Pasts at play examines nineteenth-century children as active consumers of a variety of British pasts, from the biblical and classical to the medieval and early modern. This interdisciplinary collection bridges different disciplinary approaches to chart shifting markets for historical education between 1750 and 1914: a critical period in the development of children's culture, as children became target consumers for publishers. Boys and girls across the social classes often experienced different pasts simultaneously for the purpose of amusement and instruction.

Play provides a dynamic lens through which to explore children’s interaction with the past as a didactic vehicle. Encompassing the past as both subject and site for production and consumption of earlier pasts (historical, mythical or imagined), each contributor reconstructs children’s encounters with different media to uncover the cultural work of individual pasts and exposes the key role of playfulness in the British historical imagination.

These ten essays argue that only through exploring the variety of media and different pasts marketed to children can we fully understand the scope of children’s interactions with the past.
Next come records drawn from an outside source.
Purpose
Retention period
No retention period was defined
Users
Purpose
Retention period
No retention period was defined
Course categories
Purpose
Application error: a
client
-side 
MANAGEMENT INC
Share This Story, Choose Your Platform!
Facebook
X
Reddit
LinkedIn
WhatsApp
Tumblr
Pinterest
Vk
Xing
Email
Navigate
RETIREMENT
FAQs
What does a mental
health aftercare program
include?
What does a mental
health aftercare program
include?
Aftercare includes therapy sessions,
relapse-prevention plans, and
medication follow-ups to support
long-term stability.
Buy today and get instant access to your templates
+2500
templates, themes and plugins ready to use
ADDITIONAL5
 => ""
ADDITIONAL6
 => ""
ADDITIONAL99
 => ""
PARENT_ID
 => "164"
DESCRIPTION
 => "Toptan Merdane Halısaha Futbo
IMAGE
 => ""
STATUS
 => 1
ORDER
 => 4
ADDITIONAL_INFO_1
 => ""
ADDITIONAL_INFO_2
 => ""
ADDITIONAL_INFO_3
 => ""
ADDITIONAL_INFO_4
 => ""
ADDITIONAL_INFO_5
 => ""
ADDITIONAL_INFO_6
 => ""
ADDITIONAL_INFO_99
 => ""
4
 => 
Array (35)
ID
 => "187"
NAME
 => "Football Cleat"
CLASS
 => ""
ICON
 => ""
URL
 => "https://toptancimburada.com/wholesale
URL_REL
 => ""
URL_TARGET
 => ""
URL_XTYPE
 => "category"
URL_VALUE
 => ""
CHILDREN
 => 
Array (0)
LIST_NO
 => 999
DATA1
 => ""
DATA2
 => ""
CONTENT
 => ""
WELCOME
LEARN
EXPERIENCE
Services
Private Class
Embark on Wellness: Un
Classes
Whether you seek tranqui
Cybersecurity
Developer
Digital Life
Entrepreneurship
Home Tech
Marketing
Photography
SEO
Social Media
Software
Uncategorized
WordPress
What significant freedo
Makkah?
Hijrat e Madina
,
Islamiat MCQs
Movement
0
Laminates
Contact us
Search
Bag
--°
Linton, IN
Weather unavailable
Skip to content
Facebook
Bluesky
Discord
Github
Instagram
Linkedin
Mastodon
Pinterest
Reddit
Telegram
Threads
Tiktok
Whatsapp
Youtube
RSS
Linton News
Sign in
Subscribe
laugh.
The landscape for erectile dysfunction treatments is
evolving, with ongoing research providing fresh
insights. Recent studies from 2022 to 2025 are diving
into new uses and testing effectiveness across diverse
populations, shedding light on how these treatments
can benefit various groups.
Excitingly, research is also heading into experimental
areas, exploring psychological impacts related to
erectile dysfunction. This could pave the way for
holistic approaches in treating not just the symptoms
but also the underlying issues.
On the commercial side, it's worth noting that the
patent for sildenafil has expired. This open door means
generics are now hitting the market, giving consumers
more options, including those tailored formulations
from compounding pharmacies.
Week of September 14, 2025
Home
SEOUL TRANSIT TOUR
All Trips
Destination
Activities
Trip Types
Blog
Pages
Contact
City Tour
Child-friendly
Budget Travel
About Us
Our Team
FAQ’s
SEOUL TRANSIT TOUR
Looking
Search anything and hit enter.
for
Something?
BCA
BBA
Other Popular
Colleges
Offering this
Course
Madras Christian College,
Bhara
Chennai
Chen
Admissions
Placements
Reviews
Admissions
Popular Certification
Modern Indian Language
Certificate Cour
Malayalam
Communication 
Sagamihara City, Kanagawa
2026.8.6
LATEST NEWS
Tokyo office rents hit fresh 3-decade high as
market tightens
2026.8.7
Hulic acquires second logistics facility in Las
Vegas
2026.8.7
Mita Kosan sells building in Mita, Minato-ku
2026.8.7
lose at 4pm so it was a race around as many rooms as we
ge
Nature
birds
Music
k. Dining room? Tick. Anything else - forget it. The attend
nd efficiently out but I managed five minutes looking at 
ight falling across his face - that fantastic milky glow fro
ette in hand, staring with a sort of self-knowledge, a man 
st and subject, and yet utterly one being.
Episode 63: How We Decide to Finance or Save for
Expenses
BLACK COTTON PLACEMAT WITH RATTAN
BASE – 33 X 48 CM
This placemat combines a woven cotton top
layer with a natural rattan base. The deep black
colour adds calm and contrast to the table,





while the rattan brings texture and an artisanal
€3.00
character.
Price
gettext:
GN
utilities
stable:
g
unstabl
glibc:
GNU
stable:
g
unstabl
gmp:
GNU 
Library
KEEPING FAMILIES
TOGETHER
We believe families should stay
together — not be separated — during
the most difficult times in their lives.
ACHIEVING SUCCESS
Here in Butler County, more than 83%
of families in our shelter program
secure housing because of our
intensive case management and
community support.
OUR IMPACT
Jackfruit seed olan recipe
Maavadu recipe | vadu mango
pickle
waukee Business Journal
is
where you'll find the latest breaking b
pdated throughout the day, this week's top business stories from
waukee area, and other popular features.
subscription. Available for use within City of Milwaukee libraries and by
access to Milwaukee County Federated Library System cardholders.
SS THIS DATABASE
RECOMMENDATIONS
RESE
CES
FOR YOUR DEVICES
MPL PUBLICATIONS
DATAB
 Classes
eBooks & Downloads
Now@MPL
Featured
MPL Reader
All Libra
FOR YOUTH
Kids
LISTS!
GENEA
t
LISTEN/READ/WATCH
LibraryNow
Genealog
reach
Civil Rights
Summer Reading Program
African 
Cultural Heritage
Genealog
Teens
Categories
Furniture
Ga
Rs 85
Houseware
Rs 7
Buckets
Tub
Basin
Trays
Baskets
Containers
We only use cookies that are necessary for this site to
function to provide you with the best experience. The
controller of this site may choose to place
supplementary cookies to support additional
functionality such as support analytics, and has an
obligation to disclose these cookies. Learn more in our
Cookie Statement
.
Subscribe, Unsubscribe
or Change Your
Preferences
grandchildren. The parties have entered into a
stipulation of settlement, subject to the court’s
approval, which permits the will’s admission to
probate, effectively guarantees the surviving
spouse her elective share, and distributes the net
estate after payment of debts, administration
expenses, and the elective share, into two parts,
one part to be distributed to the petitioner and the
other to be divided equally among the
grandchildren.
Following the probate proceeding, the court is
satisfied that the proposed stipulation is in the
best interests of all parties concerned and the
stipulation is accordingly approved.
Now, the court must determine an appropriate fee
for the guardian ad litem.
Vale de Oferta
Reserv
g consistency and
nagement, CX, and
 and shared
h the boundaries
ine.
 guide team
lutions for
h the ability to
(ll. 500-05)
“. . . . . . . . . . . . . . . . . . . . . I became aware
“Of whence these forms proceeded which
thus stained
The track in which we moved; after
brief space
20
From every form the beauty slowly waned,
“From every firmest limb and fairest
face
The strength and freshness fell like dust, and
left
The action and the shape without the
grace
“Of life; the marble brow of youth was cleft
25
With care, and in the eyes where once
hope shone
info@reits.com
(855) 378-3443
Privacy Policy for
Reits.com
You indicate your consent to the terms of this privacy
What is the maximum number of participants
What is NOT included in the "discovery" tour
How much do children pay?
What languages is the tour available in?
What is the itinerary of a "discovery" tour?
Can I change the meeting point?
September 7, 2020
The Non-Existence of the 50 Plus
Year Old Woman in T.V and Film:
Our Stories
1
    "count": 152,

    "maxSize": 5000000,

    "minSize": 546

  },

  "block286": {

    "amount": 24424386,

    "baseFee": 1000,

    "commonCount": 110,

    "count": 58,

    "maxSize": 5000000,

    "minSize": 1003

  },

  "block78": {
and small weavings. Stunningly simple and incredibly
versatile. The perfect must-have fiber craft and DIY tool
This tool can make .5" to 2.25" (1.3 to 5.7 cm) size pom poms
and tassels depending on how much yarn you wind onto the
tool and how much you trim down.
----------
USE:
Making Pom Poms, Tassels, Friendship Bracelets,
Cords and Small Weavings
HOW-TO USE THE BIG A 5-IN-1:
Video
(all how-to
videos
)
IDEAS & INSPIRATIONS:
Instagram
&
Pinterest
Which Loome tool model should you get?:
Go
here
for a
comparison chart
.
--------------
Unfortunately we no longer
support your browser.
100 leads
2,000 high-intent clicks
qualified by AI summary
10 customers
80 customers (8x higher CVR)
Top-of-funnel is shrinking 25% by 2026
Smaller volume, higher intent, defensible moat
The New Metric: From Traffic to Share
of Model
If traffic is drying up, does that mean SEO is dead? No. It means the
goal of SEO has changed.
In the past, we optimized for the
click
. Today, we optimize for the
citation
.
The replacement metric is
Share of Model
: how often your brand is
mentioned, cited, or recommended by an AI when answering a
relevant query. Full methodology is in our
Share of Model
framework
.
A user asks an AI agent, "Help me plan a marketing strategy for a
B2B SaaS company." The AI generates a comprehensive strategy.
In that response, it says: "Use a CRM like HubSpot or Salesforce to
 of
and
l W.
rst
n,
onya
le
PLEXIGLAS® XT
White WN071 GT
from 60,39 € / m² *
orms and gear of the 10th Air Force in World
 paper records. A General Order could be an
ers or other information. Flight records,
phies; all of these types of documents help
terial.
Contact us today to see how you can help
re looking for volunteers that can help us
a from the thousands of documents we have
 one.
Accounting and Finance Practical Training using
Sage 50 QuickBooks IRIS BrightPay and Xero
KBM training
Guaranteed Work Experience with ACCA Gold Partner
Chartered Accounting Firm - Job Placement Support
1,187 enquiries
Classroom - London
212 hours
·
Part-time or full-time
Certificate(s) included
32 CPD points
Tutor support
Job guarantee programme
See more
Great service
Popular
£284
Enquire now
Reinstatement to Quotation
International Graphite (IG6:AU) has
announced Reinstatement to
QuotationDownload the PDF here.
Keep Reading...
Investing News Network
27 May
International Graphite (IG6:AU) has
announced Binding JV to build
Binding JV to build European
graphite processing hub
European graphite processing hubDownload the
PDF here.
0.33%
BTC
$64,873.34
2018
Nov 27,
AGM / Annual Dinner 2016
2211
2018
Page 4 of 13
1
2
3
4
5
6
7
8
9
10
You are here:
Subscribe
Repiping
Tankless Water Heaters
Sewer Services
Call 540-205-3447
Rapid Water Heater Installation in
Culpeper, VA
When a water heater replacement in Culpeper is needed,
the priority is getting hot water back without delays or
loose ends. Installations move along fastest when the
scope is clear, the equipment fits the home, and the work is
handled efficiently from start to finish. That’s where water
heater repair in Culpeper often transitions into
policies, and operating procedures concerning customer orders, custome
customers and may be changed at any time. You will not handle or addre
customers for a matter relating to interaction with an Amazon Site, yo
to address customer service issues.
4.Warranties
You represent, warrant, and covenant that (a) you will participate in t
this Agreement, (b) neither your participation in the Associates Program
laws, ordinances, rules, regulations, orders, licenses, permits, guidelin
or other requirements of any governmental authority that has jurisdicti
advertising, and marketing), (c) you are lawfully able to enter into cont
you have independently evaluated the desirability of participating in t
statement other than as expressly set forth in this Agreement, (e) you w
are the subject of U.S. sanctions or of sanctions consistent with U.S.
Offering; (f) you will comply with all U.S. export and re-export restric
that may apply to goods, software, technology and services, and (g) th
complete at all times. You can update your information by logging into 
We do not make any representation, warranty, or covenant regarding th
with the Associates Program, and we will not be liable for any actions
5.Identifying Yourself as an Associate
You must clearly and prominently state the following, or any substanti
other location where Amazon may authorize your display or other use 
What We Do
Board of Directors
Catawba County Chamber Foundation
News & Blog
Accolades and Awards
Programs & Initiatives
Sources, from games to guidebooks and puzzles to pageants, represent the range of visual, performative, material and textual cultures analysed here to develop fresh methodologies and new perspectives on children’s culture and the uses of the past.

Bringing together scholars from across a range of disciplines, including Classics, English and History, this volume is for researchers and students interested in the afterlives of the past, the history of education, and child consumerism and interaction.